◆ Work to complete ◆
A faithful copy is required of the lines from the top of the entries through the line that contains "31: (429, 115, 0.35)", both included, with no pictures.

+-------+

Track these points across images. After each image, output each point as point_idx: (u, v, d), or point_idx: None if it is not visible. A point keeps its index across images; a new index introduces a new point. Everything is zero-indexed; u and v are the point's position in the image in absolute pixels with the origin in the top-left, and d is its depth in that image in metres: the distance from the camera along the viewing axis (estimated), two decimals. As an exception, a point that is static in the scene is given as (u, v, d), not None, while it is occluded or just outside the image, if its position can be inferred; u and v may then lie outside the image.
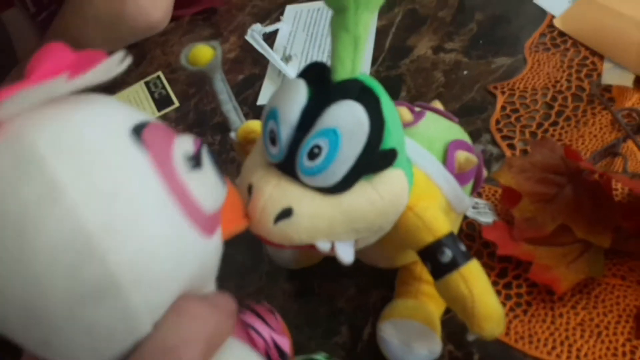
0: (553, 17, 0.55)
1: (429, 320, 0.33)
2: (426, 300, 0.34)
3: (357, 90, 0.25)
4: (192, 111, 0.60)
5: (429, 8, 0.61)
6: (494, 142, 0.46)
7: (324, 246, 0.27)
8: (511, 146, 0.45)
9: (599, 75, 0.48)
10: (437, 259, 0.29)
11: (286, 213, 0.26)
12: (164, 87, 0.65)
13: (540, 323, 0.35)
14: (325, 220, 0.26)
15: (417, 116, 0.34)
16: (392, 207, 0.27)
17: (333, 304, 0.39)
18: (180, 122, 0.59)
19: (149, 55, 0.69)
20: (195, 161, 0.21)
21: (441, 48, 0.56)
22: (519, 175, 0.39)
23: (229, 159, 0.53)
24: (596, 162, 0.42)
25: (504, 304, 0.36)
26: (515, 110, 0.48)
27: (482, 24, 0.57)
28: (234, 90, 0.38)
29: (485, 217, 0.39)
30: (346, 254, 0.27)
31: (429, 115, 0.35)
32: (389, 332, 0.33)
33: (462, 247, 0.30)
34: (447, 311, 0.36)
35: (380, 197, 0.27)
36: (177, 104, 0.62)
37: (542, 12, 0.56)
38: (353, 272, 0.41)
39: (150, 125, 0.21)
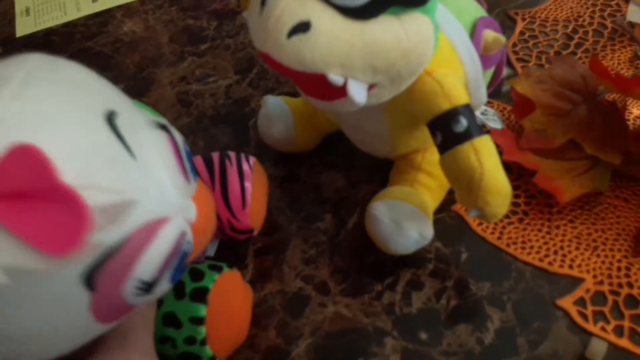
0: (583, -43, 0.53)
1: (422, 207, 0.31)
2: (422, 190, 0.32)
3: None
4: (189, -6, 0.56)
5: None
6: (508, 63, 0.44)
7: (336, 79, 0.24)
8: (525, 69, 0.43)
9: (623, 16, 0.47)
10: (451, 128, 0.27)
11: (303, 27, 0.23)
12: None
13: (535, 232, 0.33)
14: (344, 45, 0.23)
15: (448, -15, 0.31)
16: (416, 52, 0.25)
17: (319, 193, 0.37)
18: (174, 4, 0.55)
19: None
20: (145, 290, 0.19)
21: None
22: (535, 86, 0.37)
23: (222, 45, 0.49)
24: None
25: (500, 211, 0.34)
26: (534, 37, 0.46)
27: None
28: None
29: (494, 123, 0.37)
30: (359, 94, 0.24)
31: (459, -11, 0.32)
32: (381, 211, 0.30)
33: (477, 121, 0.27)
34: (438, 211, 0.34)
35: (407, 35, 0.24)
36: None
37: (572, -49, 0.53)
38: (344, 165, 0.38)
39: (116, 257, 0.17)
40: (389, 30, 0.24)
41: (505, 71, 0.40)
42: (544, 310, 0.30)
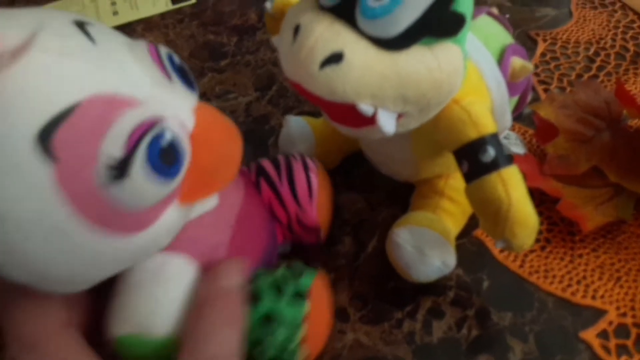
0: (604, -22, 0.52)
1: (445, 233, 0.30)
2: (445, 216, 0.32)
3: None
4: (209, 9, 0.56)
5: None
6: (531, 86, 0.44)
7: (366, 109, 0.24)
8: (547, 91, 0.43)
9: (645, 39, 0.46)
10: (477, 158, 0.26)
11: (336, 58, 0.23)
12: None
13: (557, 260, 0.33)
14: (376, 76, 0.23)
15: (476, 11, 0.31)
16: (447, 83, 0.24)
17: (339, 214, 0.37)
18: (195, 19, 0.55)
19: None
20: (118, 171, 0.18)
21: (484, -11, 0.53)
22: (559, 111, 0.36)
23: (243, 61, 0.49)
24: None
25: (522, 238, 0.34)
26: (556, 59, 0.45)
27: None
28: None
29: (516, 148, 0.37)
30: (388, 123, 0.24)
31: (486, 15, 0.32)
32: (404, 238, 0.30)
33: (505, 150, 0.27)
34: (459, 237, 0.34)
35: (439, 66, 0.24)
36: (193, 0, 0.58)
37: (594, -28, 0.53)
38: (364, 186, 0.38)
39: (70, 121, 0.17)
40: (421, 61, 0.23)
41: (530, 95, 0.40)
42: (567, 342, 0.30)
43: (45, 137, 0.17)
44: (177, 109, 0.20)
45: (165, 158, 0.19)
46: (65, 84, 0.17)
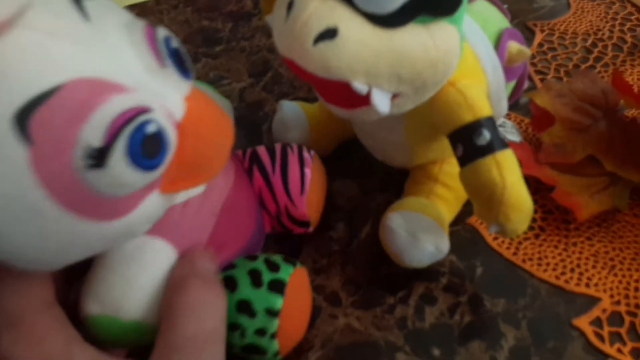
0: (602, -29, 0.52)
1: (439, 219, 0.30)
2: (438, 202, 0.32)
3: None
4: (204, -5, 0.56)
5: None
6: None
7: (360, 87, 0.23)
8: (543, 81, 0.43)
9: (643, 31, 0.46)
10: (472, 141, 0.26)
11: (330, 33, 0.22)
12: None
13: (551, 248, 0.32)
14: (371, 53, 0.23)
15: (473, -5, 0.30)
16: (442, 62, 0.24)
17: (332, 200, 0.36)
18: (189, 4, 0.54)
19: None
20: (96, 160, 0.17)
21: (482, -21, 0.53)
22: (555, 99, 0.36)
23: (237, 47, 0.49)
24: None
25: (516, 225, 0.34)
26: (553, 49, 0.45)
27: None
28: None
29: (512, 136, 0.37)
30: (382, 103, 0.24)
31: (483, 0, 0.31)
32: (397, 222, 0.30)
33: (500, 134, 0.27)
34: (453, 224, 0.33)
35: (435, 45, 0.23)
36: (189, -15, 0.57)
37: (592, -35, 0.53)
38: (358, 173, 0.38)
39: (50, 103, 0.16)
40: (416, 39, 0.23)
41: (528, 83, 0.40)
42: (560, 329, 0.29)
43: (23, 118, 0.16)
44: (167, 97, 0.19)
45: (147, 150, 0.18)
46: (48, 64, 0.16)
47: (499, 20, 0.31)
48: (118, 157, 0.17)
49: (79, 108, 0.17)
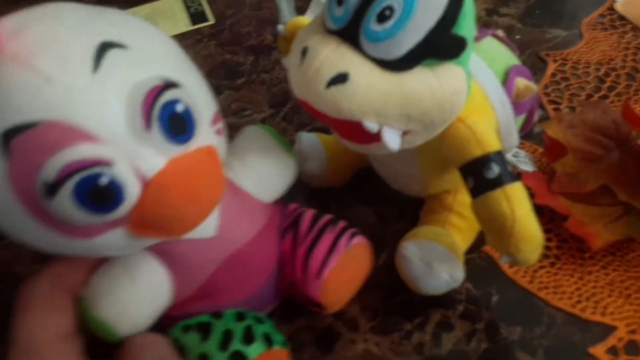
0: (614, 1, 0.53)
1: (453, 248, 0.31)
2: (453, 231, 0.33)
3: None
4: (227, 30, 0.58)
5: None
6: (540, 105, 0.44)
7: (371, 126, 0.25)
8: (557, 111, 0.43)
9: (656, 60, 0.47)
10: (482, 175, 0.27)
11: (341, 78, 0.24)
12: (200, 3, 0.63)
13: (567, 277, 0.33)
14: (380, 95, 0.24)
15: (481, 34, 0.32)
16: (450, 102, 0.25)
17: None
18: (213, 39, 0.57)
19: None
20: (47, 192, 0.20)
21: (495, 11, 0.54)
22: (567, 130, 0.37)
23: (258, 80, 0.51)
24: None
25: (530, 254, 0.34)
26: (566, 79, 0.46)
27: (540, -4, 0.56)
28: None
29: (525, 165, 0.37)
30: (393, 140, 0.25)
31: (492, 38, 0.33)
32: (412, 251, 0.31)
33: (510, 168, 0.28)
34: (469, 252, 0.34)
35: (441, 85, 0.25)
36: (212, 21, 0.60)
37: (604, -4, 0.54)
38: (375, 201, 0.39)
39: (29, 133, 0.19)
40: (423, 82, 0.25)
41: (540, 114, 0.41)
42: (576, 358, 0.30)
43: (7, 138, 0.19)
44: (140, 156, 0.21)
45: (94, 197, 0.20)
46: (34, 102, 0.19)
47: (507, 57, 0.32)
48: (64, 195, 0.20)
49: (48, 145, 0.19)
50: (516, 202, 0.27)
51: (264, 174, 0.30)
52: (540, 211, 0.37)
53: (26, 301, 0.24)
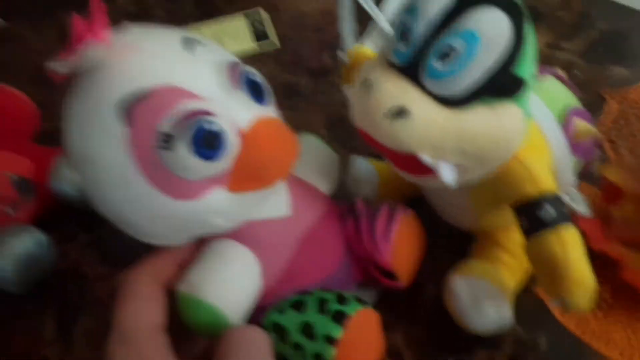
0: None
1: (502, 286, 0.31)
2: (503, 269, 0.32)
3: (505, 1, 0.24)
4: (289, 52, 0.60)
5: (549, 6, 0.58)
6: (599, 146, 0.43)
7: (428, 160, 0.26)
8: (615, 151, 0.42)
9: None
10: (536, 215, 0.27)
11: (401, 112, 0.25)
12: (262, 23, 0.65)
13: (619, 328, 0.32)
14: (437, 131, 0.25)
15: (542, 72, 0.32)
16: (505, 140, 0.26)
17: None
18: (275, 61, 0.59)
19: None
20: (167, 143, 0.23)
21: (556, 45, 0.54)
22: (627, 174, 0.36)
23: (316, 101, 0.52)
24: None
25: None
26: (625, 118, 0.45)
27: (604, 33, 0.55)
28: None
29: (578, 205, 0.37)
30: (449, 175, 0.26)
31: (552, 77, 0.33)
32: (460, 287, 0.31)
33: (565, 209, 0.28)
34: (519, 293, 0.34)
35: (498, 123, 0.25)
36: (276, 43, 0.62)
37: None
38: (425, 231, 0.39)
39: (145, 100, 0.23)
40: (481, 119, 0.25)
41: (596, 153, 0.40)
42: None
43: (128, 106, 0.23)
44: (234, 111, 0.25)
45: (207, 142, 0.23)
46: (145, 71, 0.24)
47: (567, 98, 0.32)
48: (183, 143, 0.23)
49: (163, 105, 0.23)
50: (570, 245, 0.26)
51: (317, 166, 0.34)
52: (594, 256, 0.36)
53: (128, 291, 0.26)
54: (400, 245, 0.31)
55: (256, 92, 0.26)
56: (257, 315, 0.28)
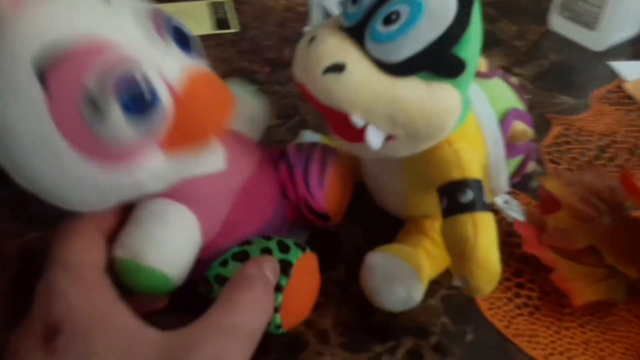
0: (624, 81, 0.55)
1: (418, 269, 0.31)
2: (423, 254, 0.32)
3: None
4: (248, 40, 0.60)
5: (507, 35, 0.61)
6: (540, 163, 0.45)
7: (357, 121, 0.26)
8: (557, 170, 0.44)
9: (658, 141, 0.48)
10: (456, 197, 0.27)
11: (339, 67, 0.25)
12: (225, 12, 0.64)
13: (544, 329, 0.32)
14: (371, 92, 0.25)
15: (492, 73, 0.33)
16: (437, 118, 0.26)
17: (337, 245, 0.37)
18: (233, 46, 0.58)
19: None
20: (92, 103, 0.21)
21: (510, 70, 0.56)
22: (564, 187, 0.37)
23: (271, 90, 0.52)
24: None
25: (511, 300, 0.34)
26: (568, 142, 0.47)
27: (554, 64, 0.57)
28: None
29: (516, 214, 0.38)
30: (374, 140, 0.26)
31: (500, 79, 0.34)
32: (376, 263, 0.30)
33: (485, 198, 0.28)
34: (450, 287, 0.34)
35: (430, 99, 0.25)
36: (235, 29, 0.61)
37: (614, 74, 0.56)
38: (365, 222, 0.39)
39: (61, 59, 0.20)
40: (414, 91, 0.25)
41: (535, 166, 0.41)
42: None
43: (41, 64, 0.20)
44: (163, 63, 0.22)
45: (136, 98, 0.21)
46: (60, 22, 0.21)
47: (511, 101, 0.33)
48: (110, 102, 0.20)
49: (84, 60, 0.20)
50: (482, 229, 0.27)
51: (247, 115, 0.33)
52: (527, 261, 0.37)
53: (68, 232, 0.24)
54: (332, 189, 0.32)
55: (183, 41, 0.24)
56: (200, 270, 0.27)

+-------+

◆ Task solution ◆
Track these points across images. After each image, output each point as point_idx: (u, v, d), or point_idx: None if it is not visible. A point keeps its index across images; a new index introduces a new point. Everything is zero-indexed; u and v are the point's position in the image in absolute pixels with the origin in the top-left, and d is its depth in that image in metres: the distance from the camera along the viewing axis (estimated), two decimals. As an exception, a point that is static in the scene is given as (u, v, d), not None, while it is occluded or just outside the image, if its position can be inferred; u and v may then lie outside the image.
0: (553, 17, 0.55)
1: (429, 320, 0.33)
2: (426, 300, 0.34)
3: (357, 90, 0.25)
4: (192, 111, 0.60)
5: (429, 8, 0.61)
6: (494, 142, 0.46)
7: (324, 246, 0.27)
8: (511, 146, 0.45)
9: (599, 75, 0.48)
10: (437, 259, 0.29)
11: (286, 213, 0.26)
12: (164, 87, 0.65)
13: (540, 323, 0.35)
14: (325, 220, 0.26)
15: (417, 116, 0.34)
16: (392, 207, 0.27)
17: (333, 304, 0.39)
18: (180, 122, 0.59)
19: (149, 55, 0.69)
20: (195, 161, 0.21)
21: (441, 48, 0.56)
22: (519, 175, 0.39)
23: (229, 159, 0.53)
24: (596, 162, 0.42)
25: (504, 304, 0.36)
26: (515, 110, 0.48)
27: (482, 24, 0.57)
28: (234, 90, 0.38)
29: (485, 217, 0.39)
30: (346, 254, 0.27)
31: (429, 115, 0.35)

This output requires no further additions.